[G4] Virus and Spy Ware detectors
rich northouse
rnorthouse at wi.rr.com
Tue Jun 21 13:16:18 PDT 2005
Ron,
Thanks for the response. Maybe I should have stated the problem,
rather my guess at the solution.
I have a friend who has an e-Mac (75gig, 256Megbyte, OSX3.2 - just
updated to Tiger). She can't get on the net from her machine with a
phone modem. It had been working and than all of sudden she couldn't on
the net. Her computer seems to connect with her provider ( it states
"connecting" and after a few minutes it says " connected"). However
once connected, neither Outlook or Safari work. Outlook just grinds
away doing nothing and Safari within a few seconds comes back with a
message that indicates it can't establish a connection -- even though
there is a connection to the provider. It appears like it is waiting
for a password, but never asks for anything! I thought it sounded like
a virus. One tech thought that there could be some Spy Ware running,
redirecting the efforts of the CPU???
So there is the problem! Now perhaps you guys might have a solution?
rich
On Jun 21, 2005, at 2:42 PM, Ron Steinke wrote:
> On 21 Jun, 2005, at 11:21, rich northouse wrote:
>
> Calling on the group's wisdom again -- What is the best Virus and Spy
> Ware detector for a Mac? Any good free stuff?
>
> I'm not so sure that you really need an anti-virus program. Are you
> using OS-9 or earlier? So far, I haven't heard about any virus that
> can affect OS-X even though Virex keeps putting out updates to their
> program.
>
> I know that someone will say that you should have an anti-virus
> program to prevent forwarding a PC virus that you may have gotten from
> a document that you received from another PC user, but that doesn't
> appear to me to be such a problem. If they insist on using a machine
> that is vulnerable to so much mal-ware, aren't they simply asking for
> trouble? According to statements I have read, there are over 97,000
> examples of viruses (virii?), trojan horses, macros, etc, that affect
> PCs and about 68 that affect Macs. With that condition, why worry
> about you giving something to a PC user when he is more likely to get
> it all on his own simply by using his machine on the internet?
>
> An experiment was done at a university in California with 8 brand new
> PCs right out of the boxes. They were plugged in, turned on, and
> configured for internet access.

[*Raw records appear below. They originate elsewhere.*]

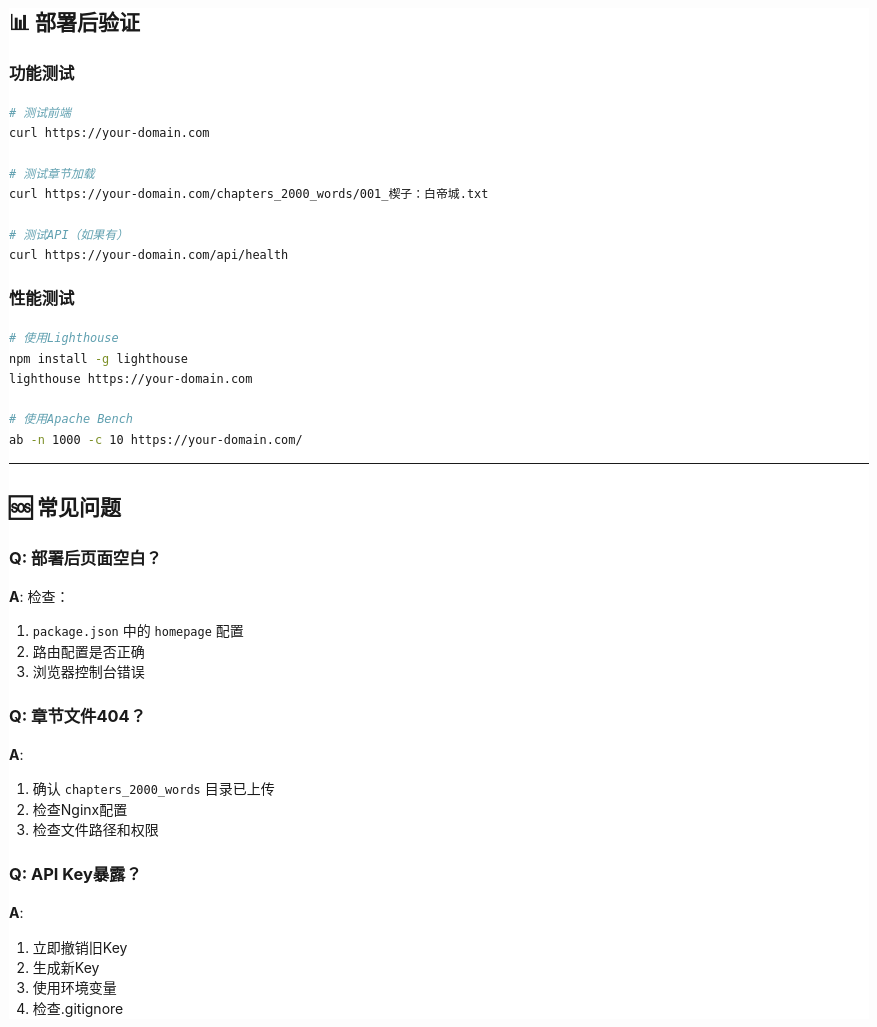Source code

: 
## 📊 部署后验证

### 功能测试

```bash
# 测试前端
curl https://your-domain.com

# 测试章节加载
curl https://your-domain.com/chapters_2000_words/001_楔子：白帝城.txt

# 测试API（如果有）
curl https://your-domain.com/api/health
```

### 性能测试

```bash
# 使用Lighthouse
npm install -g lighthouse
lighthouse https://your-domain.com

# 使用Apache Bench
ab -n 1000 -c 10 https://your-domain.com/
```

---

## 🆘 常见问题

### Q: 部署后页面空白？

**A**: 检查：
1. `package.json` 中的 `homepage` 配置
2. 路由配置是否正确
3. 浏览器控制台错误

### Q: 章节文件404？

**A**: 
1. 确认 `chapters_2000_words` 目录已上传
2. 检查Nginx配置
3. 检查文件路径和权限

### Q: API Key暴露？

**A**: 
1. 立即撤销旧Key
2. 生成新Key
3. 使用环境变量
4. 检查.gitignore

They had software installed that would
> sound an alert when any attempt was made to access them from the
> outside world. Operators sat down and started surfing the net, going
> to different sites so there wouldn't be any duplication of visits.
> Within 48 minutes, all 8 had sounded the alert.
>
> None of the machines were Macs, so the result from the experiment
> probably cannot be used with any degree of certainty. But---it does
> point out that PCs are not safe at all, even when they are brand new.